Keir Starmer est de la race des politiciens qui ont de la chance. Le premier ministre du Royaume-Uni, dont la cote de popularité reste médiocre pour un nouveau chef de gouvernement, a remporté les élections législatives début juillet, avant tout grâce à l’implosion des conservateurs en Angleterre, et à la chute des indépendantistes en Ecosse. Et voilà que l’économie, en berne depuis des années, semble lui sourire.
Alors que M. Starmer a fait campagne sur le thème d’un pays à genoux, avec des services publics exsangues et des ménages étranglés par l’inflation, l’économie britannique s’est révélée étonnamment dynamique depuis le début de l’année 2024 : 0,7 % de croissance au premier trimestre, 0,6 % au second trimestre. Sur cette période, c’est légèrement mieux que les Etats-Unis, le double de la zone euro ou de la France, et sans comparaison avec l’Allemagne, le pays malade du moment, dont l’économie s’est contractée au deuxième trimestre.
Pourtant, à écouter M. Starmer, la situation est catastrophique. « Les choses sont bien pires qu’on ne l’avait imaginé », a-t-il déclaré lors d’une conférence de presse mardi 27 août. « Le budget (qui sera présenté en octobre) sera douloureux », a-t-il ajouté. Il a laissé entendre que des hausses d’impôts et des coupes budgétaires seront inévitables. Il a aussi annoncé des restrictions pour certaines allocations sociales et l’annulation de projets dans les transports.
Des chiffres en trompe-l’œil
Une partie de ce paradoxe relève bien sûr de la tactique politique : noircir le tableau en arrivant au pouvoir, afin de mieux blâmer le gouvernement précédent, est une vieille ficelle. Mais les bons chiffres de ce premier semestre sont effectivement en trompe-l’œil. Le Royaume-Uni sort d’une période de stagnation particulièrement longue, plus prononcée que ses voisins. Malgré le rebond du premier semestre, l’économie britannique a progressé de 2,3 % seulement depuis le quatrième trimestre 2019, juste avant la pandémie. C’est nettement moins bien que la France (3,8 %), l’Italie (4,7 %) ou les Etats-Unis (9,4 %). Parmi les pays du G7, seule l’Allemagne fait moins bien.
Les facteurs derrière le ralentissement britannique sont similaires à ceux qui ont frappé l’Europe, mais souvent de façon plus importante.

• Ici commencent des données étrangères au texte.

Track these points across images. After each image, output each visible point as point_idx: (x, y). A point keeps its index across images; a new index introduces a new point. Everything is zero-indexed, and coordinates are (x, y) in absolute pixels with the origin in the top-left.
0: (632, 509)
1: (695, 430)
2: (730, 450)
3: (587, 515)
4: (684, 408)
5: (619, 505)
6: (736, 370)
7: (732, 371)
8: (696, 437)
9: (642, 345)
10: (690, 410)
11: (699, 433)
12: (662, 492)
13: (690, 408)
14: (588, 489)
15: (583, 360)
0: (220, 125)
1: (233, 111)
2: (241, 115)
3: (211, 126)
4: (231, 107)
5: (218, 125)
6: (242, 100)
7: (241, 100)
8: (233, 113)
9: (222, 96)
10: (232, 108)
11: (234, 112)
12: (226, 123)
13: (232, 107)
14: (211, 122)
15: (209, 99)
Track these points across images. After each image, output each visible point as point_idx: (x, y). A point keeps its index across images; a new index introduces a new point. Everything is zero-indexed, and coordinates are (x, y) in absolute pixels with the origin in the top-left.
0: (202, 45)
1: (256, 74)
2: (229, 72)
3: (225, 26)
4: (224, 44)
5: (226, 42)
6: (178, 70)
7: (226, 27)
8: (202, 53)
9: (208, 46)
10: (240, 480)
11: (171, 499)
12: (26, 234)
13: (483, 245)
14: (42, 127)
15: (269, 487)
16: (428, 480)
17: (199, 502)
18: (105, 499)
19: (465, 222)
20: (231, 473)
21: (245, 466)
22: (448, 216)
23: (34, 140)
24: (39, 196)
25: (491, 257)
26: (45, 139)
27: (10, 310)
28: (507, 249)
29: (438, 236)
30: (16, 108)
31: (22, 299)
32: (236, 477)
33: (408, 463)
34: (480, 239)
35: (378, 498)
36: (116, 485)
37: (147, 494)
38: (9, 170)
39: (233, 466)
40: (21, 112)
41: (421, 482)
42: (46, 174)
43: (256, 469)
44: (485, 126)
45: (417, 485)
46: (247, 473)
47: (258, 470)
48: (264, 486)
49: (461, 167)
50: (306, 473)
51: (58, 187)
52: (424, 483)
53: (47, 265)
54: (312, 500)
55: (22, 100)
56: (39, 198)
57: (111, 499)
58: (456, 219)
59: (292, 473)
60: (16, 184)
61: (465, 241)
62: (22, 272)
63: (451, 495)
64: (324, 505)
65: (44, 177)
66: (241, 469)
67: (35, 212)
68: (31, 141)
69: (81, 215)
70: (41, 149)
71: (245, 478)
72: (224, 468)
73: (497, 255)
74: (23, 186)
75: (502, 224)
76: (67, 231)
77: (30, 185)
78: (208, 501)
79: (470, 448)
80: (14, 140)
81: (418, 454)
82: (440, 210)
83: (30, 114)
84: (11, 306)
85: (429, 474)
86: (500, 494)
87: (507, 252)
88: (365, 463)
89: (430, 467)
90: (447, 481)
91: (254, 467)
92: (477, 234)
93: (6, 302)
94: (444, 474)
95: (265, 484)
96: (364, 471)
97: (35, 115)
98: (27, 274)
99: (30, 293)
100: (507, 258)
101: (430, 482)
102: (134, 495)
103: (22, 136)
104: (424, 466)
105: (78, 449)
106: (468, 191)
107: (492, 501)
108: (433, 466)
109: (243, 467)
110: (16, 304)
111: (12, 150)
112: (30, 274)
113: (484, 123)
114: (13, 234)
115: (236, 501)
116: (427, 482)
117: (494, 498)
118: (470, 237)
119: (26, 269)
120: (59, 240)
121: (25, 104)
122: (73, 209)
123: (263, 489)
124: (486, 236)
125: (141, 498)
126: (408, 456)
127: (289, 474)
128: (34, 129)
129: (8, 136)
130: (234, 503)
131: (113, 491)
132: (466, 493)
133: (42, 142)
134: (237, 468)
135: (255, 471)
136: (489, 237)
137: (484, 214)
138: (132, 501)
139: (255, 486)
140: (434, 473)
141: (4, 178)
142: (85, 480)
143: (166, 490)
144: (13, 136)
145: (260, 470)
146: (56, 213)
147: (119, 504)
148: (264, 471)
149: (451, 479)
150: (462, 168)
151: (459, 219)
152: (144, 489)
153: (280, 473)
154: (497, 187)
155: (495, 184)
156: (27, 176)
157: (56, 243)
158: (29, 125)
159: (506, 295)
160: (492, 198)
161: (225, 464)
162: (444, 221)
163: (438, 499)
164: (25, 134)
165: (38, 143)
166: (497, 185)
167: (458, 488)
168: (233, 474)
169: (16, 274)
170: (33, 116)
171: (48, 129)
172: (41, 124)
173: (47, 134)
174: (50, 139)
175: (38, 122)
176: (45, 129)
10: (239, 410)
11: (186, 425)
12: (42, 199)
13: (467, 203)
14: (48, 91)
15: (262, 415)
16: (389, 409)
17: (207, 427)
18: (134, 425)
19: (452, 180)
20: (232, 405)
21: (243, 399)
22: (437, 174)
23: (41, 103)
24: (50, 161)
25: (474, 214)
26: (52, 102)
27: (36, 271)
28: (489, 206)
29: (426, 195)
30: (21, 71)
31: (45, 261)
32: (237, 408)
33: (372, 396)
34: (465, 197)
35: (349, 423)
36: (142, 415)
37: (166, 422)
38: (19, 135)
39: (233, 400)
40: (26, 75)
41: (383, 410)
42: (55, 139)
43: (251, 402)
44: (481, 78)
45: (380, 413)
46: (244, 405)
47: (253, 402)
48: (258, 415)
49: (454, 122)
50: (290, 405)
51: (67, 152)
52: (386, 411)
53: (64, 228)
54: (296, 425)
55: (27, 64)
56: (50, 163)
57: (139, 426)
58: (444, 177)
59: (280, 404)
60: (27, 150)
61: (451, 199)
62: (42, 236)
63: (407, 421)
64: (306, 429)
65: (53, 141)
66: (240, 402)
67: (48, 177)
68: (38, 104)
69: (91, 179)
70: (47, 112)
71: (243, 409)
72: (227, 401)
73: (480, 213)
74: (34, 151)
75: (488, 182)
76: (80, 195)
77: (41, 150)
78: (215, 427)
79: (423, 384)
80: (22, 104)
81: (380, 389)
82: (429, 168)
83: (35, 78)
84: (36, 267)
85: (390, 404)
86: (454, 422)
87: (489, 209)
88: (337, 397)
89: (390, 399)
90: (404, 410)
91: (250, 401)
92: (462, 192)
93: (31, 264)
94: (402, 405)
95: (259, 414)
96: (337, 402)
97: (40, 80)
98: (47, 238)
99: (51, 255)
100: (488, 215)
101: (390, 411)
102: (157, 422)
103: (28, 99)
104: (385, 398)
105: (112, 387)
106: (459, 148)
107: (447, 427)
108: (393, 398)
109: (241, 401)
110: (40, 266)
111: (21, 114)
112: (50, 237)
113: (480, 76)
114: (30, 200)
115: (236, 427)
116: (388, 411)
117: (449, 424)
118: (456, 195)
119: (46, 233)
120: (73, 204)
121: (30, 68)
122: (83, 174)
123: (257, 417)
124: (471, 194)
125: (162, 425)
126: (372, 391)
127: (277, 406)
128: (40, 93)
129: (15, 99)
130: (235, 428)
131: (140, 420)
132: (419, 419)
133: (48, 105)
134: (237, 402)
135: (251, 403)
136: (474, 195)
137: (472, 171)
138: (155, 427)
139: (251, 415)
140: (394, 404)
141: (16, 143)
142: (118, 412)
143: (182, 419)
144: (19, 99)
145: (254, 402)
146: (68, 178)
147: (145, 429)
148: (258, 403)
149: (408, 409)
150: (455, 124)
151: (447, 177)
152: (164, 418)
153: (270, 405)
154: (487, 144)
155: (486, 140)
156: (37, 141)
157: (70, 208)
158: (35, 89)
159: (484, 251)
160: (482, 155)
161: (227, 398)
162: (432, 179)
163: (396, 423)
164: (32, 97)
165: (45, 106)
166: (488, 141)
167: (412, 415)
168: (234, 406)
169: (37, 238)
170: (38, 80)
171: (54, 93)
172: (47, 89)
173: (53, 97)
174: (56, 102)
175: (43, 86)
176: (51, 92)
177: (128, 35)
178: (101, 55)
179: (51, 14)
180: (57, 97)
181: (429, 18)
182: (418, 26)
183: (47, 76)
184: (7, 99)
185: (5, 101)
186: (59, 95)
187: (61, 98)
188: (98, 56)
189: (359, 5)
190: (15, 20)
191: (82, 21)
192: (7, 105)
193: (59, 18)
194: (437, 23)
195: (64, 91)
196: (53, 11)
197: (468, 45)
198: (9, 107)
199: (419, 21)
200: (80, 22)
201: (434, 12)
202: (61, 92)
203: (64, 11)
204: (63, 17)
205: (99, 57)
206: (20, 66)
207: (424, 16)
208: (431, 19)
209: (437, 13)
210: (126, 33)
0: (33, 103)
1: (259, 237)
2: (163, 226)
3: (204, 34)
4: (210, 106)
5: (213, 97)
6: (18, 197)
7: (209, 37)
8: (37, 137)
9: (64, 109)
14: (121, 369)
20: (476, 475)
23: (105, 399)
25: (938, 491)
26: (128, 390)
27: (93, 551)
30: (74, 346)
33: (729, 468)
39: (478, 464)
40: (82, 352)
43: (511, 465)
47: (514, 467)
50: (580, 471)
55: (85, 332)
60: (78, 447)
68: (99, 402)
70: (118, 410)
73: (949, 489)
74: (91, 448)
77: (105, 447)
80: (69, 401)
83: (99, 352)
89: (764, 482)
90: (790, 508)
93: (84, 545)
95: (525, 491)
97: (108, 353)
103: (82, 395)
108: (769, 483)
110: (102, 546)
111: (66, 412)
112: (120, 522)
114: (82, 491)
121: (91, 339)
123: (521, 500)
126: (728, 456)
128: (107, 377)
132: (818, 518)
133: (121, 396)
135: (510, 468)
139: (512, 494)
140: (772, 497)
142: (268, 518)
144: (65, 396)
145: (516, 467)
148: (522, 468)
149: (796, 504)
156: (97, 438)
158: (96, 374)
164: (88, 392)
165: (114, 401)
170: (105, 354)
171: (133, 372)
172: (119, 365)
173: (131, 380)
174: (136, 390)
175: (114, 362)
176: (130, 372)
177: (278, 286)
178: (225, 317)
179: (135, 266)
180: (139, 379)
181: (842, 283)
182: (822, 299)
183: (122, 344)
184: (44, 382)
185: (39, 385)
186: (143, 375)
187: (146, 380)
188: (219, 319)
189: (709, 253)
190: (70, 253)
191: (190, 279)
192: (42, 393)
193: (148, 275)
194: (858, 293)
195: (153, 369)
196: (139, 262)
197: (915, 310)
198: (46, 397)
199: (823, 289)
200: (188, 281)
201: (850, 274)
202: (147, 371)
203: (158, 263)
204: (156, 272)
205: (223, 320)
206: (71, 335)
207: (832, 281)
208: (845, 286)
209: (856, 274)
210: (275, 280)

En particulier, le pays était très dépendant du gaz, notamment pour son chauffage, et l’envolée des prix provoquée par la guerre en Ukraine l’a touché de plein fouet. Le Brexit a également accentué les difficultés actuelles, réduisant la reprise du commerce après la pandémie et faisant fuir les investissements des entreprises.